The finalists (from left): Anna-Kay Sinclair (Miss This is Really Good Yoghurt); Tejana Ashman (Miss FMA Customs Brokers); Erieka Dixon (Miss Ontime Taxi Service);Jada Browne (Miss Dream Wedding Service); Regina Squire (Miss Benjamins Cosmetics); Angelina Parkinson (Miss Confidence); Tianna Smith (Miss Kingston and St Andrew Municipal Corporation) Jhanielle Powell (Miss Jamaica Private Power Company); and Lisa Hammond (Miss PTG Electrical & Building Solutions). (Photo: contributed)

Nine young women from Kingston and St Andrew, aged 18- 25 years old, were sashed by their respective sponsors to kick-start the 2023 Miss Jamaica Festival Queen contest at the Police Officers' Club recently. They will vie for the 2023 title on June 17.

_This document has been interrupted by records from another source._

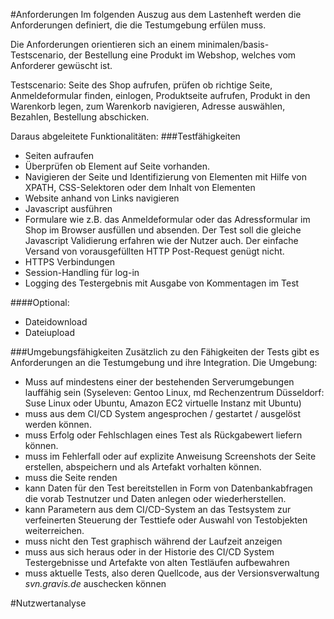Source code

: 
#Anforderungen
Im folgenden Auszug aus dem Lastenheft werden die Anforderungen definiert, die die Testumgebung erfülen muss.

Die Anforderungen orientieren sich an einem minimalen/basis- Testscenario, der Bestellung eine Produkt im Webshop, welches vom Anforderer gewüscht ist. 

Testscenario:
Seite des Shop aufrufen, prüfen ob richtige Seite, Anmeldeformular finden, einlogen, Produktseite aufrufen, Produkt in den Warenkorb legen, zum Warenkorb navigieren, Adresse auswählen, Bezahlen, Bestellung abschicken.

Daraus abgeleitete Funktionalitäten:
###Testfähigkeiten
* Seiten aufraufen
* Überprüfen ob Element auf Seite vorhanden.
* Navigieren der Seite und Identifizierung von Elementen mit Hilfe von XPATH, CSS-Selektoren oder dem Inhalt von Elementen 
* Website anhand von Links navigieren
* Javascript ausführen
* Formulare wie z.B. das Anmeldeformular oder das Adressformular im Shop im Browser ausfüllen und absenden. Der Test soll die gleiche Javascript Validierung erfahren wie der Nutzer auch. Der einfache Versand von vorausgefüllten HTTP Post-Request genügt nicht.
* HTTPS Verbindungen
* Session-Handling für log-in
* Logging des Testergebnis mit Ausgabe von Kommentagen im Test

####Optional:
* Dateidownload
* Dateiupload


###Umgebungsfähigkeiten
Zusätzlich zu den Fähigkeiten der Tests gibt es Anforderungen an die Testumgebung und ihre Integration. Die Umgebung: 

* Muss auf mindestens einer der bestehenden Serverumgebungen lauffähig sein (Syseleven: Gentoo Linux, md Rechenzentrum Düsseldorf: Suse Linux oder Ubuntu, Amazon EC2 virtuelle Instanz mit Ubuntu)
* muss aus dem CI/CD System angesprochen / gestartet / ausgelöst werden können.
* muss Erfolg oder Fehlschlagen eines Test als Rückgabewert liefern können.
* muss im Fehlerfall oder auf explizite Anweisung Screenshots der Seite erstellen, abspeichern und als Artefakt vorhalten können.
* muss die Seite renden
* kann Daten für den Test bereitstellen in Form von Datenbankabfragen die vorab Testnutzer und Daten anlegen oder wiederherstellen.
* kann Parametern aus dem CI/CD-System an das Testsystem zur verfeinerten Steuerung der Testtiefe oder Auswahl von Testobjekten weiterreichen.
* muss nicht den Test graphisch während der Laufzeit anzeigen
* muss aus sich heraus oder in der Historie des CI/CD System Testergebnisse und Artefakte von alten Testläufen aufbewahren
* muss aktuelle Tests, also deren Quellcode, aus der Versionsverwaltung _svn.gravis.de_ auschecken können


#Nutzwertanalyse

Among them were Anna-Kay Sinclair (Miss This is Really Good Yoghurt); Tejana Ashman (Miss FMA Customs Brokers); Erieka Dixon (Miss On Time Taxi Service); Jada Browne (Miss Dream Wedding Service); Regina Squire (Miss Benjamin Cosmetics); Angelina Parkinson (Miss Confidence); Tianna Smith (Miss Kingston and St Andrew Municipal Corporation); Jhanielle Powell (Miss Jamaica Private Power Company); and Lisa Hammond (Miss PTG. Electrical & Building Solutions).

Kingston and St Andrew Municipal Corporation (KSAMC) Councillor Andrew Harris (Hughenden Division), who represented the mayor of the city, Councillor/Senator Delroy Williams, said that the event presented a great opportunity to participate in nation-building project.

"It is something that I know we are committed to and it fits in with the vision that I know the mayor has for Kingston. [As well], it falls right within the realm of where he wants it to be a cultural city. He has gone beyond the call of duty in trying to make it a diversified area, where visitors and our own local residents want to make it the place where they can come back and have fun," he added.

He also noted that the KSAMC has become a proud sponsor of the event and will continue to play the role for years to come.

"It is a pleasure for us to continue the journey of nation-building with the Jamaica Festival Queen contest. It is indeed an opportunity for all of you [contestants] to build your own resilience... and self-confidence and, of course, to become champions," he added.

Marjorie Leyden-Kirton, current director of Community Cultural Development Services (CCDS) with the Jamaica Cultural Development Corporation (JCDC), recalled her early association with the competition, and the fact that she has been instrumental in keeping the competition afloat since 1986.

She noted that since then the contest has become one of the longest-running, and traced this back to 1962 when the Miss World contest led to a number of contests for young Jamaican women to blossom over the next few years.

"At one time we had Miss Independence, at another time we had Miss Emancipation. In 1995 they came up with a competition that not only celebrated the beauty of the Jamaican women, but all the other assets of a Jamaican woman," Leyden-Kirton said.

"It is a life-changing experience and that is what all contestants are going to experience throughout the journey of Miss KSA 2023," she told the contestants.

"There are so many thing that you can take away. Every young lady in the competition is a winner, because you are going to be developing so many aspects of your life, and that you will take away. So no one winner will go away with everything. Everybody will benefit, including your self-confidence and your public speaking," she noted.

Broadcast journalist Velonique Bowen, who was crowned Miss Jamaica Festival Queen 2022 after representing Kingston and St Andrew last year, speaking at the sashing, gave a personal reflection on her reign.

Entertainment for the event was provided by multiple gold medallist Amerlia Afflick, speech gold medalist Rashiem Shepherd from Dredz, and pop singer Tevin Gibb, who closed with some well-known reggae love songs.